Scott Sady/AP
Mack Martinez smokes in front of his
tent at the tent city that sprung up
next to the homeless shelter in
downtown Reno, Nev.

Tent Cities on Rise as Employment Rate Sinks

September 22, 2008 06:53 AM
by findingDulcinea Staff
In cities all over the country, people hit hard by the poor economy are forced to find shelter in makeshift encampments.

Unemployed and Homeless Pitching Tents

Homeless coalitions all over the country have been caught off guard by the rapidly increasing number of tent cities popping up to accommodate those disenfranchised by the economic downturn. Michael Stoops, acting director for the National Coalition for the Homeless told the Associated Press that “The economy is in chaos, we're in an unofficial recession and Americans are worried, from the homeless to the middle class, about their future.” He predicts that as things get worse, the number of homeless residents will increase.

In Reno, Nevada, 150 people now live in a parking lot near the railroad tracks. The area is scheduled to become an official shelter, but for now, people are allowed to pitch tents and become temporary residents. Reno is particularly hard hit because people have traveled there to find work at the casinos and been met with the same low employment rates that exist elsewhere. But other cities, such as Santa Barbara, Seattle, and Athens, Ga., are also hosting their own tent cities.

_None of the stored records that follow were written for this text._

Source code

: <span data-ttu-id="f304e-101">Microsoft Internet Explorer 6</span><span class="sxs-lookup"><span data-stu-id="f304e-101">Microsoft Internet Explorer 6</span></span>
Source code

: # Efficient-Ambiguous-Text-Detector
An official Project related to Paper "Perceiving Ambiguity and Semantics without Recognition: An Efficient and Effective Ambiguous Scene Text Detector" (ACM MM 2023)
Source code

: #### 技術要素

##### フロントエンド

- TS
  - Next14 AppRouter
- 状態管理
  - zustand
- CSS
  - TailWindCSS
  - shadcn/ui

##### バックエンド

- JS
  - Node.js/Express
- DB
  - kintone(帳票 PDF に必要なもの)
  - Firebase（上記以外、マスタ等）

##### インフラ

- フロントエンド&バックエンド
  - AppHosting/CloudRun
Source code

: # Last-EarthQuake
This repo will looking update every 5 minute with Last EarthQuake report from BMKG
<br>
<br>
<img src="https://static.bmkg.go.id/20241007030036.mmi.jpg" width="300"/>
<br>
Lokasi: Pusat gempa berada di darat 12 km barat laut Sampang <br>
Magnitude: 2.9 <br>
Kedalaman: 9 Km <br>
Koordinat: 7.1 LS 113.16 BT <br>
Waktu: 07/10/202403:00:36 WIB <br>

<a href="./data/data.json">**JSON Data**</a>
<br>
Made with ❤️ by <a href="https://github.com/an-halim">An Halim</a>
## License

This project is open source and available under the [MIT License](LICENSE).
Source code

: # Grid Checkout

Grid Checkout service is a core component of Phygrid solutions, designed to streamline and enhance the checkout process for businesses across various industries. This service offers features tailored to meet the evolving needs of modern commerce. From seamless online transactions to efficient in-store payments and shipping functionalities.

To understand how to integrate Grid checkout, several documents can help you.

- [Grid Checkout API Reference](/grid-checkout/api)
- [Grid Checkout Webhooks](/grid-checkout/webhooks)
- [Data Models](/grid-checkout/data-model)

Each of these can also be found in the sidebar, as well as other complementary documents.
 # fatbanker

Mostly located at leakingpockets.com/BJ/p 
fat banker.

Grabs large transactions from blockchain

Tent City in Ontario, California

In December 2007, 20 residents of Ontario, Calif., hit hard by financial struggles made a camp near the railroad tracks of their hometown. The number of “Tent City” residents quickly grew to 200, including families with children. While not many of Tent City’s residents had actually lost their homes, some people who lived in the city explained that they simply couldn’t afford to pay skyrocketing rental prices, Reuters reported. Others had simply fallen on hard times in the flagging economy. At the time, experts predicted that as more foreclosures occurred, the population of the encampment would grow.

The BBC noted that while Tent City was ostensibly a safe space for homeless people, it certainly was a sparse environment, lacking electricity, a place to prepare food, running water or any kind of plumbing. Residents represented all races, and included veterans, addicts, former convicts, people unable to pay rent and the rare victim of foreclosure.

By March 2008, the number of people had increased to 400 and Ontario police and officials intervened to evict any squatter who could not prove that they had been a resident of Ontario prior to settling in Tent City. The Los Angeles Times reported that although the city had officially designated the area as a place where the homeless could live unharmed, health and safety concerns necessitated that population be reduced.

France24 produced a video chronicling life in Tent City. The station notes that all residents “tell the same story. The story of their downfall.” But there is also a sense of community and storytelling, and a mutual effort to keep hope alive in a dismal environment.